Globally, India ranks ninth with the country’s climate tech start-ups receiving USD 1 billion in venture capital funding between 2016 and 2021. Over this time, 120 Indian climate tech startups raised more than 200 funding rounds from 272 unique investors. Indian climate tech investment activity has been growing in terms of the amount invested as well as the number of deals – it has grown from 18 deals in 2016 (USD 102 million) to 58 deals in 2019 (58 deals; USD 506 million). This number decreased slightly in 2020 owing to the pandemic, with 48 deals (USD 236 million). The majority of the climate tech investment in India flows to the sectors of energy and sustainable mobility. The sectors gradually gaining traction in the market are climate-smart agriculture, circular economy and waste management, and natural resources and the environment.

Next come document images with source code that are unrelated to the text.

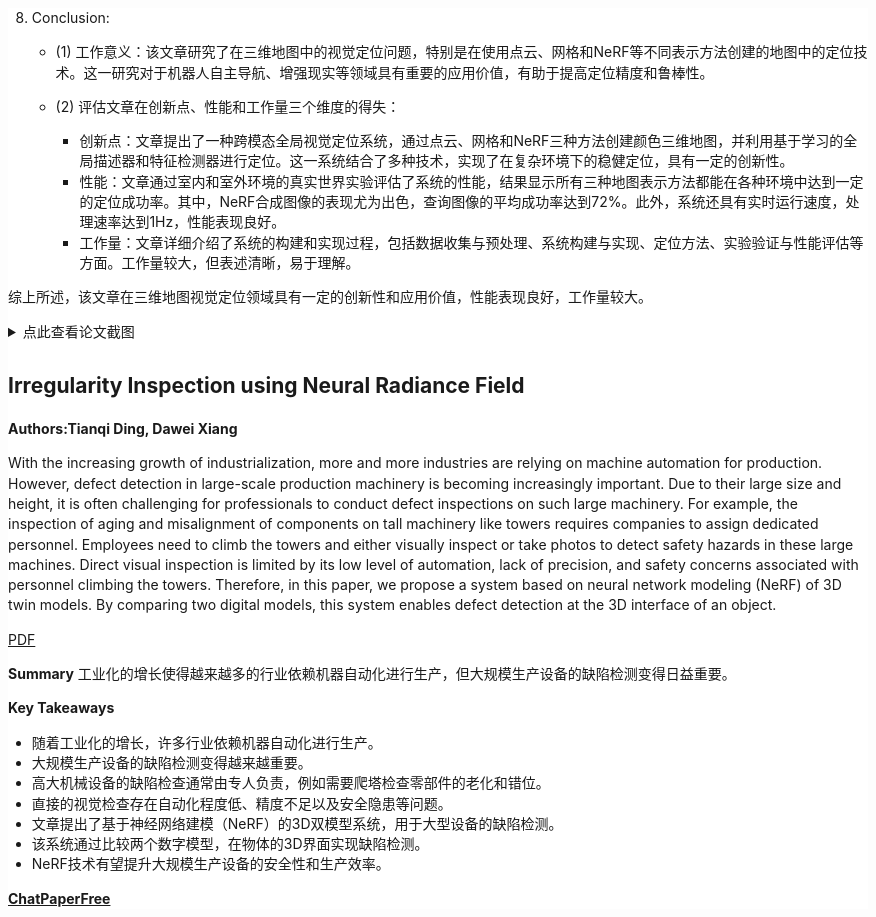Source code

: 



8. Conclusion:

    - (1) 工作意义：该文章研究了在三维地图中的视觉定位问题，特别是在使用点云、网格和NeRF等不同表示方法创建的地图中的定位技术。这一研究对于机器人自主导航、增强现实等领域具有重要的应用价值，有助于提高定位精度和鲁棒性。
    
    - (2) 评估文章在创新点、性能和工作量三个维度的得失：
        - 创新点：文章提出了一种跨模态全局视觉定位系统，通过点云、网格和NeRF三种方法创建颜色三维地图，并利用基于学习的全局描述器和特征检测器进行定位。这一系统结合了多种技术，实现了在复杂环境下的稳健定位，具有一定的创新性。
        - 性能：文章通过室内和室外环境的真实世界实验评估了系统的性能，结果显示所有三种地图表示方法都能在各种环境中达到一定的定位成功率。其中，NeRF合成图像的表现尤为出色，查询图像的平均成功率达到72%。此外，系统还具有实时运行速度，处理速率达到1Hz，性能表现良好。
        - 工作量：文章详细介绍了系统的构建和实现过程，包括数据收集与预处理、系统构建与实现、定位方法、实验验证与性能评估等方面。工作量较大，但表述清晰，易于理解。

综上所述，该文章在三维地图视觉定位领域具有一定的创新性和应用价值，性能表现良好，工作量较大。







<details><summary>点此查看论文截图</summary></details>




## Irregularity Inspection using Neural Radiance Field

**Authors:Tianqi Ding, Dawei Xiang**

With the increasing growth of industrialization, more and more industries are relying on machine automation for production. However, defect detection in large-scale production machinery is becoming increasingly important. Due to their large size and height, it is often challenging for professionals to conduct defect inspections on such large machinery. For example, the inspection of aging and misalignment of components on tall machinery like towers requires companies to assign dedicated personnel. Employees need to climb the towers and either visually inspect or take photos to detect safety hazards in these large machines. Direct visual inspection is limited by its low level of automation, lack of precision, and safety concerns associated with personnel climbing the towers. Therefore, in this paper, we propose a system based on neural network modeling (NeRF) of 3D twin models. By comparing two digital models, this system enables defect detection at the 3D interface of an object. 

[PDF](http://arxiv.org/abs/2408.11251v1) 

**Summary**
工业化的增长使得越来越多的行业依赖机器自动化进行生产，但大规模生产设备的缺陷检测变得日益重要。

**Key Takeaways**
- 随着工业化的增长，许多行业依赖机器自动化进行生产。
- 大规模生产设备的缺陷检测变得越来越重要。
- 高大机械设备的缺陷检查通常由专人负责，例如需要爬塔检查零部件的老化和错位。
- 直接的视觉检查存在自动化程度低、精度不足以及安全隐患等问题。
- 文章提出了基于神经网络建模（NeRF）的3D双模型系统，用于大型设备的缺陷检测。
- 该系统通过比较两个数字模型，在物体的3D界面实现缺陷检测。
- NeRF技术有望提升大规模生产设备的安全性和生产效率。

**[ChatPaperFree](https://huggingface.co/spaces/Kedreamix/ChatPaperFree)**


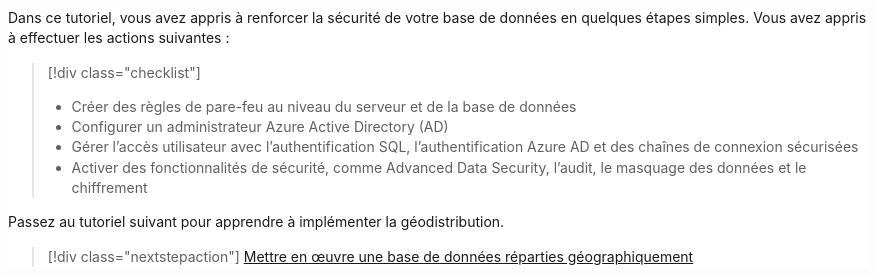Dans ce tutoriel, vous avez appris à renforcer la sécurité de votre base de données en quelques étapes simples. Vous avez appris à effectuer les actions suivantes :

> [!div class="checklist"]
> - Créer des règles de pare-feu au niveau du serveur et de la base de données
> - Configurer un administrateur Azure Active Directory (AD)
> - Gérer l’accès utilisateur avec l’authentification SQL, l’authentification Azure AD et des chaînes de connexion sécurisées
> - Activer des fonctionnalités de sécurité, comme Advanced Data Security, l’audit, le masquage des données et le chiffrement

Passez au tutoriel suivant pour apprendre à implémenter la géodistribution.

> [!div class="nextstepaction"]
>[Mettre en œuvre une base de données réparties géographiquement](sql-database-implement-geo-distributed-database.md)
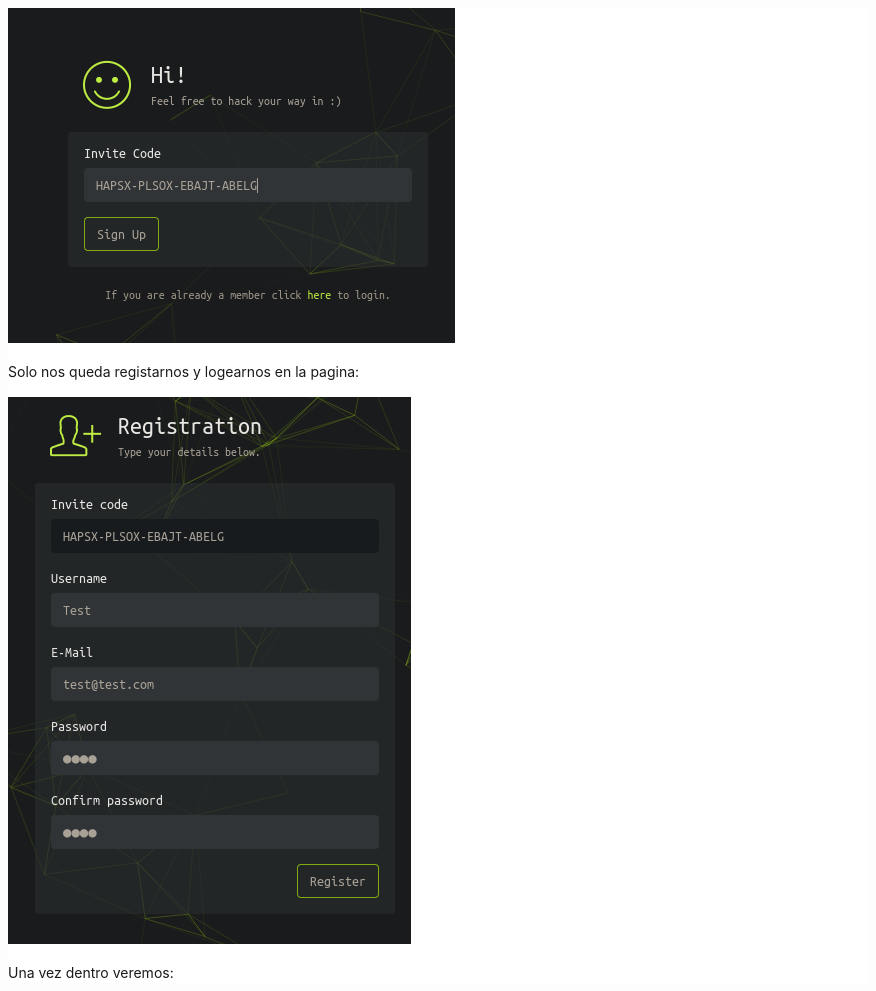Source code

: ![](/assets/img/HTB_TwoMillion/TM10.png)

Solo nos queda registarnos y logearnos en la pagina:

![](/assets/img/HTB_TwoMillion/TM11.png)

Una vez dentro veremos:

Though there has been significant growth in recent years, the climate tech entrepreneurial ecosystem in India is still at a nascent stage. Investments in climate tech account for less than 10% of the funds that are flowing into impact sectors in the country. Some of the challenges impeding the growth of climate tech start-ups include limited early-stage and long-term financing, lack of business support services covering mentorship, strategic advisory and talent management, and low customer willingness to pay a premium for green products and services.
There is a need to enhance the ecosystem for climate investment by setting up climate-focused incubators/accelerators, designing innovative financing options (such as blended finance) to encourage private sector investment, and developing policies to promote green products and services.